L’essentiel, c’est surtout ce que révèle ce fait divers survenu entre 2001 et 2002 en Iran, lorsque l’auteur d’une série de féminicides fut considéré comme un héros par une partie de l’opinion publique et des médias conservateurs. Selon eux, Saeed, citoyen au-dessus de tout soupçon, ne faisait qu’accomplir son devoir religieux en débarrassant la ville de femmes « impures ». Pour comprendre une telle misogynie, il faut faire preuve de clairvoyance et de discernement concernant ses éventuelles causes (religion, politique, culture...), il faut éviter le sensationnel et le tape à l’œil pour que le point de vue cinématographique qui en découle soit réflexif et pertinent.

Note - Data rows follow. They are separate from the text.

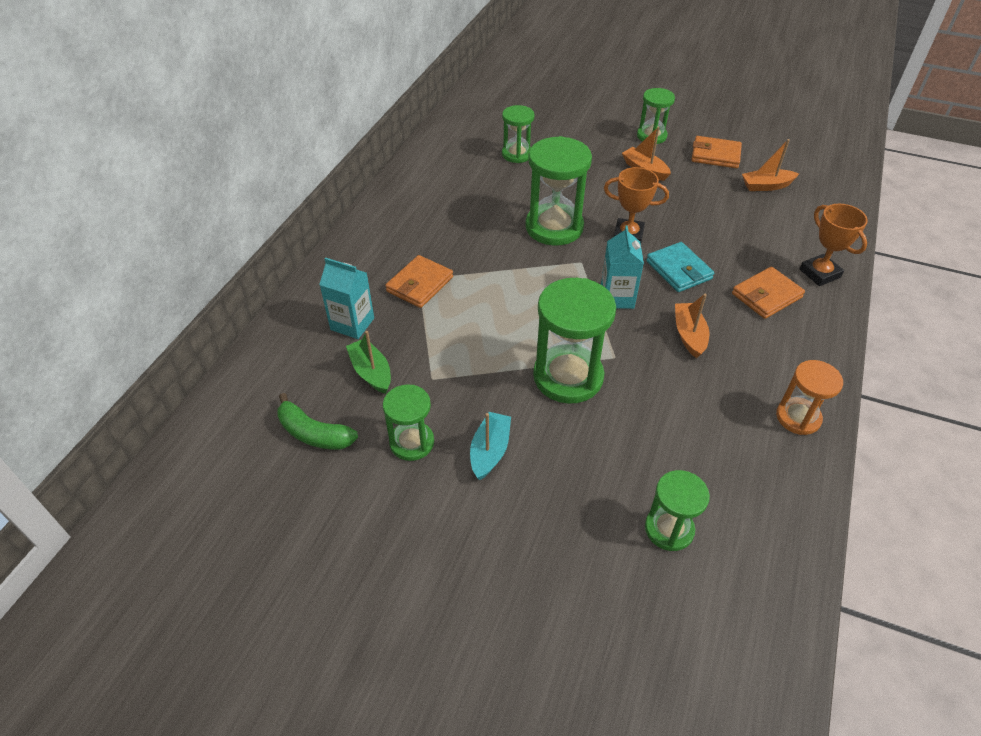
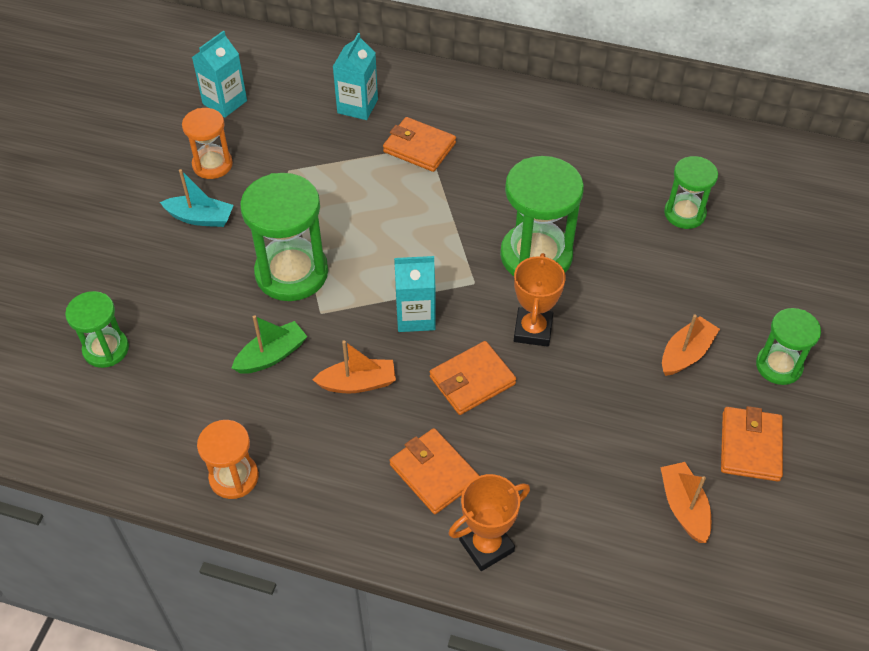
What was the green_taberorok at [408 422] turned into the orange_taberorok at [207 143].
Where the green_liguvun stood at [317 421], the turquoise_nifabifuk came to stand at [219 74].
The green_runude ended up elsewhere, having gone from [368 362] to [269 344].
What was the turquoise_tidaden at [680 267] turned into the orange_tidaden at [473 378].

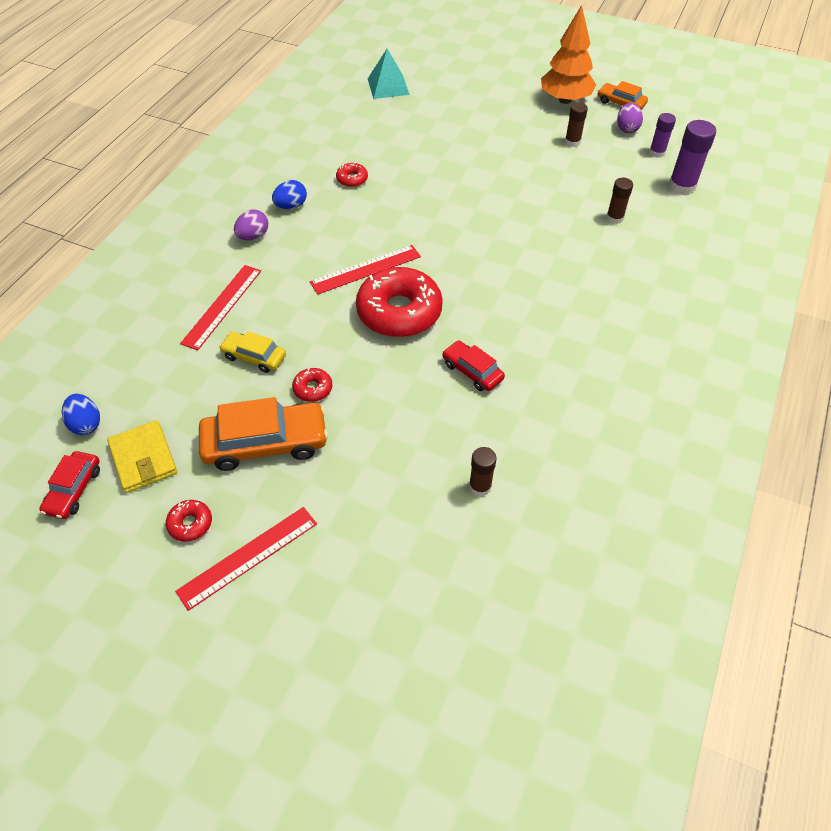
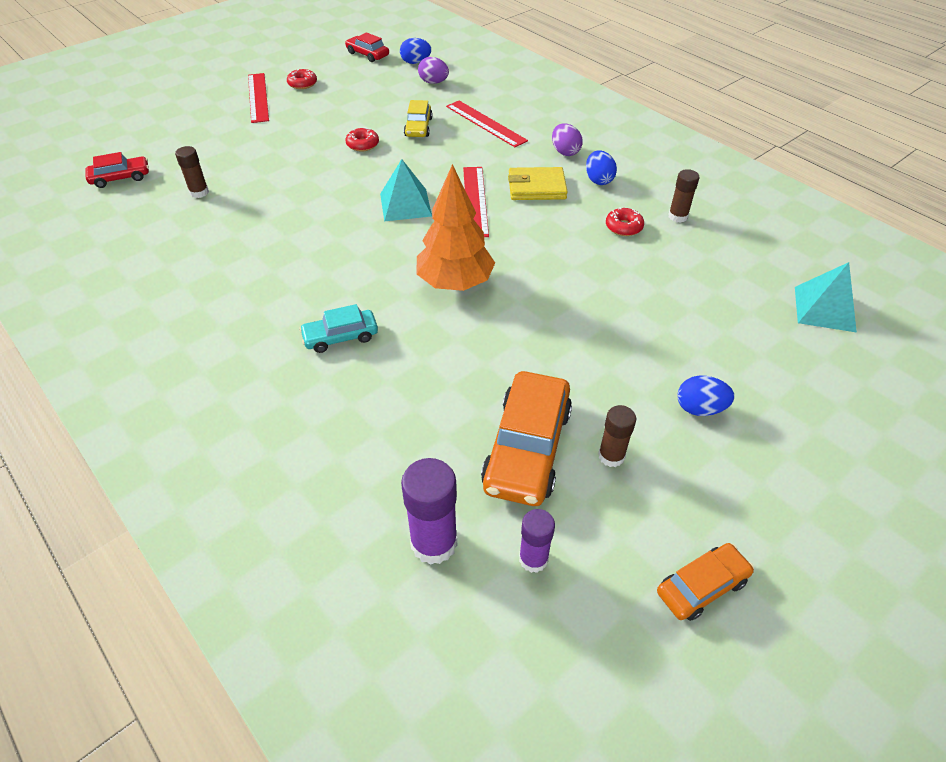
The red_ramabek ended up elsewhere, having gone from [473 365] to [117 170].
The second view gained the turquoise_ramabek at [338 328].
Where the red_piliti stood at [399 302], the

Or, c’est bien la mécanique de la surenchère qui saute aux yeux dès les premiers instants. Surenchère dans le sordide, avec cette façon outrancière d’imager la prostituée, faisant basculer la recherche de réalisme cru vers un voyeurisme douteux (fellation, visage suffocant...). Surenchère dans le démonstratif également, avec cette manière obsédante de surligner son propos, grossissant jusqu’à la caricature la déshumanisation subie par la prostituée (gros plans accentuant la déchéance du corps, montage insistant sur la disgrâce sociale : la jeune mère de famille se transforme, en quelques instants, en paumée, droguée, objet sexuel...). Surenchère aussi dans l’esbrouffe visuelle, avec une esthétique citant lourdement le Zodiac de David Fincher : glissement à l’identique du prédateur à la vue de son immense terrain de jeu, musique envahissante, graphie très hollywoodienne du titre à l’écran...


Basé sur le modèle du thriller, Les Nuits de Mashhad aura l’habileté de ne pas jouer la carte du whodunit (le suspens lié à l’identité du criminel est rapidement éventé) ou de rejouer le vieux mythe de Jack l’Éventreur, pour prendre le parti d’une narration qui se veut réflexive. Deux arcs narratifs vont se succéder, opposant deux points de vue diamétralement opposés (celui du tueur et de la journaliste, de l’homme et de la femme...), afin de confronter la société iranienne à ses failles et ses contradictions. Et reconnaissons que le film vise juste parfois, en faisant notamment le contraste entre la pureté spirituelle revendiquée par Saeed et la salissure entachant son comportement (acte violent, barbare, plaisir à tuer...). Seulement, la narration est bien trop chaotique ou maladroite pour pouvoir prétendre à une quelconque efficience. La partie consacrée au tueur, par exemple, est vite perçue comme étant prépondérante, que ce soit en termes d’écriture, de complexité et de temps à l’écran, imposant symboliquement son point de vue. Celui de la journaliste, négligé dans un premier temps avant de s’absenter étrangement de l’écran, s’apparente à un simple prétexte scénaristique pour évoquer - dans des scènes convenues et très sommaires - la condition des femmes en Iran. Son enquête, par ailleurs, n’est en rien exaltante puisqu’elle se résume à du déjà-vu poussif et des clichés réchauffés.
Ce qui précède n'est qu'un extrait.